Reading emails using POP3 in Ruby

By: James Edward Gray II Viewed: 153208 times    

This example retrieves messages from the server and deletes them on the server.

Messages are written to files named ‘inbox/1’, ‘inbox/2’, .… Replace ‘pop.example.com’ with your POP3 server address, and ‘YourAccount’ and ‘YourPassword’ with the appropriate account details.

    require 'net/pop'

    pop = Net::POP3.new('pop.example.com')
    pop.start('YourAccount', 'YourPassword')             # (1)
    if pop.mails.empty?
      puts 'No mail.'
    else
      i = 0
      pop.each_mail do |m|   # or "pop.mails.each ..."   # (2)
        File.open("inbox/#{i}", 'w') do |f|
          f.write m.pop
        end
        m.delete
        i += 1
      end
      puts "#{pop.mails.size} mails popped."
    end
    pop.finish                                           # (3)
  1. Call Net::POP3#start and start POP session.
  2. Access messages by using POP3#each_mail and/or POP3#mails.
  3. Close POP session by calling POP3#finish or use the block form of start.

Shortened Code

The example above is very verbose. You can shorten the code by using some utility methods.

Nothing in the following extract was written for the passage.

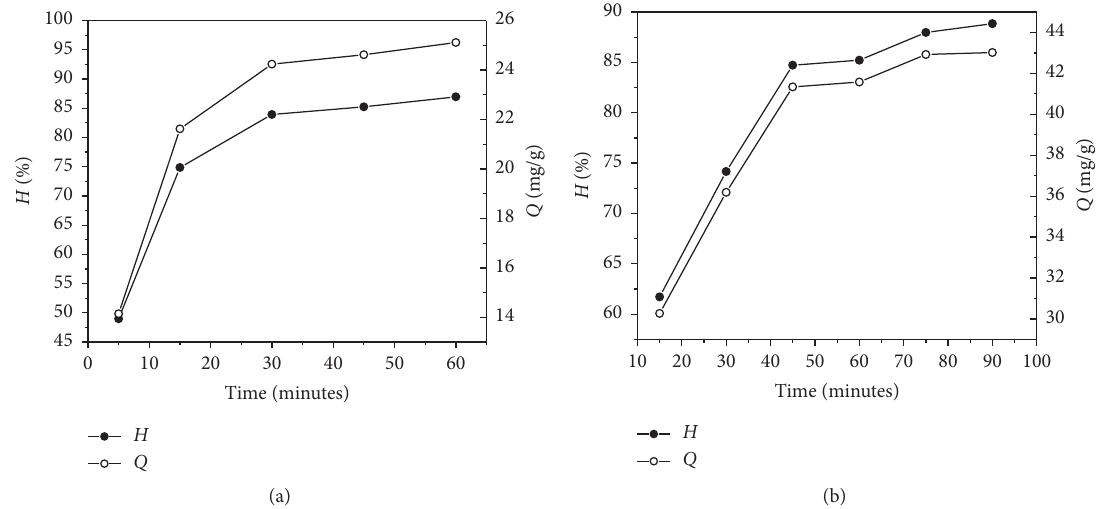
Figure 10: Variation of Cd 2+ (a), Cu 2+ (b) adsorption capacity, and efficiency of modified apatite ore according to the contact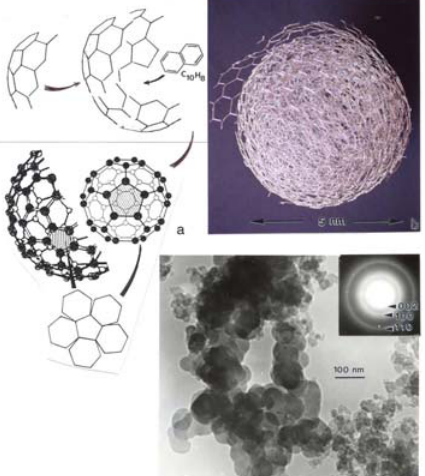
Figure 17: Soot formation (primary PM). (a) Clustering of curved graphene fragments (by the addition of at least 1, 5-member ring/pentagon) and intermixing of fullerenes , and intercalation of PAH isomers (such as such as C 60 naphthalene (C H )) to create carbonaceous, primary 10 8 spherules as shown in the wire model in (b). (c) shows clustering of primary spherules as in (b) to form complex, branched aggregates of BC observed in the TEM. The SAED pattern in (c) shows prominent graphite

First, the block form of Net::POP3.start can be used instead of POP3.new, POP3#start and POP3#finish.

    require 'net/pop'

    Net::POP3.start('pop.example.com', 110,
                    'YourAccount', 'YourPassword') do |pop|
      if pop.mails.empty?
        puts 'No mail.'
      else
        i = 0
        pop.each_mail do |m|   # or "pop.mails.each ..."
          File.open("inbox/#{i}", 'w') do |f|
            f.write m.pop
          end
          m.delete
          i += 1
        end
        puts "#{pop.mails.size} mails popped."
      end
    end

POP3#delete_all is an alternative for each_mail and delete.

    require 'net/pop'

    Net::POP3.start('pop.example.com', 110,
                    'YourAccount', 'YourPassword') do |pop|
      if pop.mails.empty?
        puts 'No mail.'
      else
        i = 1
        pop.delete_all do |m|
          File.open("inbox/#{i}", 'w') do |f|
            f.write m.pop
          end
          i += 1
        end
      end
    end

And here is an even shorter example.

    require 'net/pop'

    i = 0
    Net::POP3.delete_all('pop.example.com', 110,
                         'YourAccount', 'YourPassword') do |m|
      File.open("inbox/#{i}", 'w') do |f|
        f.write m.pop
      end
      i += 1
    end

Memory Space Issues

All the examples above get each message as one big string. This example avoids this.

    require 'net/pop'

    i = 1
    Net::POP3.delete_all('pop.example.com', 110,
                         'YourAccount', 'YourPassword') do |m|
      File.open("inbox/#{i}", 'w') do |f|
        m.pop do |chunk|    # get a message little by little.
          f.write chunk
        end
        i += 1
      end
    end

Using APOP

The net/pop library supports APOP authentication. To use APOP, use the Net::APOP class instead of the Net::POP3 class. You can use the utility method, Net::POP3.APOP(). For example:

    require 'net/pop'

    # Use APOP authentication if $isapop == true
    pop = Net::POP3.APOP($is_apop).new('apop.example.com', 110)
    pop.start(YourAccount', 'YourPassword') do |pop|
      # Rest of the code is the same.
    end

Fetch Only Selected Mail Using ‘UIDL’ POP Command

If your POP server provides UIDL functionality, you can grab only selected mails from the POP server. e.g.

    def need_pop?( id )
      # determine if we need pop this mail...
    end

    Net::POP3.start('pop.example.com', 110,
                    'Your account', 'Your password') do |pop|
      pop.mails.select { |m| need_pop?(m.unique_id) }.each do |m|
        do_something(m.pop)
      end
    end

The POPMail#unique_id() method returns the unique-id of the message as a String. Normally the unique-id is a hash of the message.